My Mom wasn't sure how to think of L's transition in light of her religious beliefs. She loves L but feels the Catholic church is not open. She confronted a priest she respects about "If God made us ALL in His image then what does that mean for L? Why does the Church condemn L if God made L and God doesn't make mistakes?" The priest asked if L was at peace with himself since beginning his transition. L is and it is amazing to see L happy after so many years of being so obviously unhappy. The priest pointed out that the Church is not good at admitting mistakes but that he takes L's happiness as proof of God's grace and love.
posted by onhazier at 10:47 AM on May 26, 2011

The priest pointed out that the Church is not good at admitting mistakes but that he takes L's happiness as proof of God's grace and love.

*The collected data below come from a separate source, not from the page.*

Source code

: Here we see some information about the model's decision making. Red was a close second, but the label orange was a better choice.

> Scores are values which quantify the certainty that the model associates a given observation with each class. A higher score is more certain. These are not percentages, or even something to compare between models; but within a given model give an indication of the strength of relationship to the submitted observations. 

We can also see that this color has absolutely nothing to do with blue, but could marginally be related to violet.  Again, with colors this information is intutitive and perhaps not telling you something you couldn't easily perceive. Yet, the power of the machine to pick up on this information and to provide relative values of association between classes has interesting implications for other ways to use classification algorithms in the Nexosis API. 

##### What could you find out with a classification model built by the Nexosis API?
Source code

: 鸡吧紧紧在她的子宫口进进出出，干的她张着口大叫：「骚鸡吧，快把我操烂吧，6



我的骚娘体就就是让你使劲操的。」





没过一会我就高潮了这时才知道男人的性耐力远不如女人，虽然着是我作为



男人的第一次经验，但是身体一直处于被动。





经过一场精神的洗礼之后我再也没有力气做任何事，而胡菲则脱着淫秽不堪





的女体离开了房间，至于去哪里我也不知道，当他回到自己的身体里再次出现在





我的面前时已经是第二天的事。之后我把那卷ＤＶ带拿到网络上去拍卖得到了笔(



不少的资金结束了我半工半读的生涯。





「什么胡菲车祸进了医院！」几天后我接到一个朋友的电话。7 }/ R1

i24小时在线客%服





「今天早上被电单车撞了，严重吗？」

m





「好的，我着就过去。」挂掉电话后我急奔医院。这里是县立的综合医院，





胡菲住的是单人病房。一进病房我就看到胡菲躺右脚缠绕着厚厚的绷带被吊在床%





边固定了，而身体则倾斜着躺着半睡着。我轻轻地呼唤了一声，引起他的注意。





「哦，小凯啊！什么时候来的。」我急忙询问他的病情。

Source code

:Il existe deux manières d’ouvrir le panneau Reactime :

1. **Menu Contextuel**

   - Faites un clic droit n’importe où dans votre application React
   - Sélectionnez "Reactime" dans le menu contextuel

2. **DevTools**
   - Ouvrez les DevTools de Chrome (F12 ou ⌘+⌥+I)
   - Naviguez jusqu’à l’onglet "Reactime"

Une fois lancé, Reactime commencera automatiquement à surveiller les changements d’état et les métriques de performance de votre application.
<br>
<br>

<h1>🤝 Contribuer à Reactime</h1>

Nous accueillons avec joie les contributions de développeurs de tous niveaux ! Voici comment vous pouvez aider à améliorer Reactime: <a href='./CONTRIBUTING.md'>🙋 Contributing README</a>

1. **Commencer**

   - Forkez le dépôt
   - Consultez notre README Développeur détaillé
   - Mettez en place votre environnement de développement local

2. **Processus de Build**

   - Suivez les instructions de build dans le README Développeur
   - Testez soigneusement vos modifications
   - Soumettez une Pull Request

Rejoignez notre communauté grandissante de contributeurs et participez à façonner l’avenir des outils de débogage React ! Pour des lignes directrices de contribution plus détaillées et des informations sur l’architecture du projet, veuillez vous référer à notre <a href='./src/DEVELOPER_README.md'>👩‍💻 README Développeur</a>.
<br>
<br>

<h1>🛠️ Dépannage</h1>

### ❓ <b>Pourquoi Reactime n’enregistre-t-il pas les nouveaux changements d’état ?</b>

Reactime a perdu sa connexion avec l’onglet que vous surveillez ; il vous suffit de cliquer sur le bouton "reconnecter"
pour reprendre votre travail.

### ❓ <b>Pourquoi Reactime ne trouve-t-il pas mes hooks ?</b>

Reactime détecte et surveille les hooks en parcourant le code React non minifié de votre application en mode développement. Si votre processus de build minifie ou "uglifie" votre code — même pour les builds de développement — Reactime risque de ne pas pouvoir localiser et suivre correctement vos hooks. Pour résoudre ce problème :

Good on him. I love that sentiment. Clergy: More of this, plz.

Thanks for the link, hermitosis. Some of the stories are hard to read. It seems like a lifetime ago since I've come out... I feel like such a different, better person now. When I was an anxious, confused, isolated high school kid who didn't understand why he liked guys and didn't know who to talk to about it, I wish I would have had access to stories like this. Just to know that people my own age were going through the same thing I was would have made it easier. I'm glad that these kids are brave and confident enough to share their experience, pain, and strength with the world. It's stuff like this that saves lives.
posted by kryptondog at 11:10 AM on May 26, 2011

I have a strange relationship with coming out stories: When I was a teenager ages ago, living in small town Alberta, I did what comes naturally to me and researched the whole "gay thing" on the internet. The coming out stories I found basically convinced me that coming out would be a terrible terrible ordeal, that my redneck friends and family would disown me if not worse, and so I put it off for years. When I did come out it was such a non-issue for everyone involved that it has soured my opinion of coming out stories in general.

So I actually like some of these stories because they reflect that for some people coming out isn't as big of a deal as you think it will be (if that makes any sense).
posted by selenized at 11:44 AM on May 26, 2011

BTW -- another good site for personal stories from LGBT folks is 'I'm From Driftwood'.

Previous FPP.
posted by ericb at 11:52 AM on May 26, 2011

Oh, coming out in the 80's wasn't so difficult. My ex called my parents and did it for me, about two weeks after she threw me out of our house. All her coming out for me cost was my college tuition.
In some ways, it's harder for young queers now, because the greater general awareness of GLBTQ identities makes it harder to hide until one can get to a safe place.
posted by Dreidl at 1:39 PM on May 26, 2011

I am so proud of these kids. I also appreciated the wide perspectives this piece sought out, like the Lutheran girl who found so much peace and strength in her faith and her church vs the Mormon boy who had to leave his church to be who he is.